Jean-Jacques Rousseau et son image sculptée, 1778-1798
Domaine de Vizille Musée de la Révolution française
Comme celles de Voltaire dont elles sont inséparables, les représentations sculptées de Rousseau sont entrées très tôt dans les collections du musée de la Révolution française. Toutefois, dès 1928, peu après que le château de Vizille devienne une résidence présidentielle, des moulages en plâtre patiné des bustes de Rousseau à l'antique et de Voltaire au naturel d'après Houdon sont envoyés par la Réunion des musées nationaux avec d'autres philosophes et orateurs des Lumières et de la Révolution.

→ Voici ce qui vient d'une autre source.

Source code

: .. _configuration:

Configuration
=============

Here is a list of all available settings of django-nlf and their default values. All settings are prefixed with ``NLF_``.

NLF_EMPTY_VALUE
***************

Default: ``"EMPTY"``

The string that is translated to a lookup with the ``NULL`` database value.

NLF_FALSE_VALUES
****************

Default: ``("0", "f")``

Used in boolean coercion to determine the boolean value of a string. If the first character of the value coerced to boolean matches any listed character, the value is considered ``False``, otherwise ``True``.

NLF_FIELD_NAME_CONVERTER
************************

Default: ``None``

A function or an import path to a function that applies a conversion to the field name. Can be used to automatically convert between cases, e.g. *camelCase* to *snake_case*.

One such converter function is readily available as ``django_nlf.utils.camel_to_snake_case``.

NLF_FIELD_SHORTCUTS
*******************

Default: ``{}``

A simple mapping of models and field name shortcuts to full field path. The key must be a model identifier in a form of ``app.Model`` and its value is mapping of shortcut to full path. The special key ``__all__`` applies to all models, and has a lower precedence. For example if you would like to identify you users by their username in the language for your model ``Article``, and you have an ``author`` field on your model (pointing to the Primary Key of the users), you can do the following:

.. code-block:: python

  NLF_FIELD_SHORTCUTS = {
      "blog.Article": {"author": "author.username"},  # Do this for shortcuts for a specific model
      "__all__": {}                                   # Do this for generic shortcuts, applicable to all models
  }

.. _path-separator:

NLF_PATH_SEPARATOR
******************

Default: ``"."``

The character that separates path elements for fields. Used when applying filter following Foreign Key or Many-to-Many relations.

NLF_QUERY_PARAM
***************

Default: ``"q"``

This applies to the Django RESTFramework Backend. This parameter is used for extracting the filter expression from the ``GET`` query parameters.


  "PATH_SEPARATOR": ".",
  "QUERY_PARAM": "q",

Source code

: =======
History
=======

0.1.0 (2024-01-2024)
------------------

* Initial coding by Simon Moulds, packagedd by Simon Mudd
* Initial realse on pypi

En 1987, les hasards du marché de l'art permettent l'acquisition d'un cabinet de cire exceptionnel dans lequel figure Rousseau flanqué d'Émile, associé à Voltaire et Franklin. Ce dispositif complexe, oeuvre du sculpteur piémontais Francesco Orso ou Orsy entre 1790 et 1791, probablement exposé à l'époque dans les galeries du Palais- Royal, représente les trois hommes, dont la réunion est qualifiée par une estampe contemporaine de « flambeau de l'univers », conversant après leur mort aux Champs-Élysées. À l'arrière-plan, les conifères et les montagnes évoquent les Alpes que Rousseau avaient célébrées comme le berceau de la liberté. Si le musée a pu se procurer la même année le Voltaire écrasant l'infâme, statuette en plâtre de Claude-André Deseine, il manque encore son inévitable pendant, Rousseau, donts eulement deux exemplaires ont été repérés - l'un d'eux se trouvant au musée Jacquemart-André à Chaalis. C'est finalement le don généreux et remarquable en 1992 de Jean Lorta descendant homonyme du sculpteur Jean-François Lorta qui est à l'origine de cette publication. Son projet en terre cuite de monument à Rousseau suscité par le concours de l'An II, rejoint par un autre anonyme fort différent datant des années 1790-1791 déposé par le musée du Louvre en 2005, invitent dans le cadre du tricentenaire de la naissance du philosophe à revenir de manière spécifique sur l'image sculptées de Rousseau à la fin du XVIIIe siècle, corpus évoqué des 1912 par Paul Vitry et considérablement enrichi et documenté en 1989 par Gisela Gramaccini.
Il revenait à Guilhem Scherf, conservateur en chef au département des Sculptures du Louvre, de mettre en perspective cette abondante production et à Séverine Darroussat, historienne d'art, de refaire le point sur les projets révolutionnaires d'un monument à Rousseau décrété le 29 décembre 1791 par l'Assemblée nationale « pénétrée de ce que la Nation française doit à la mémoire de J.-J. Rousseau ».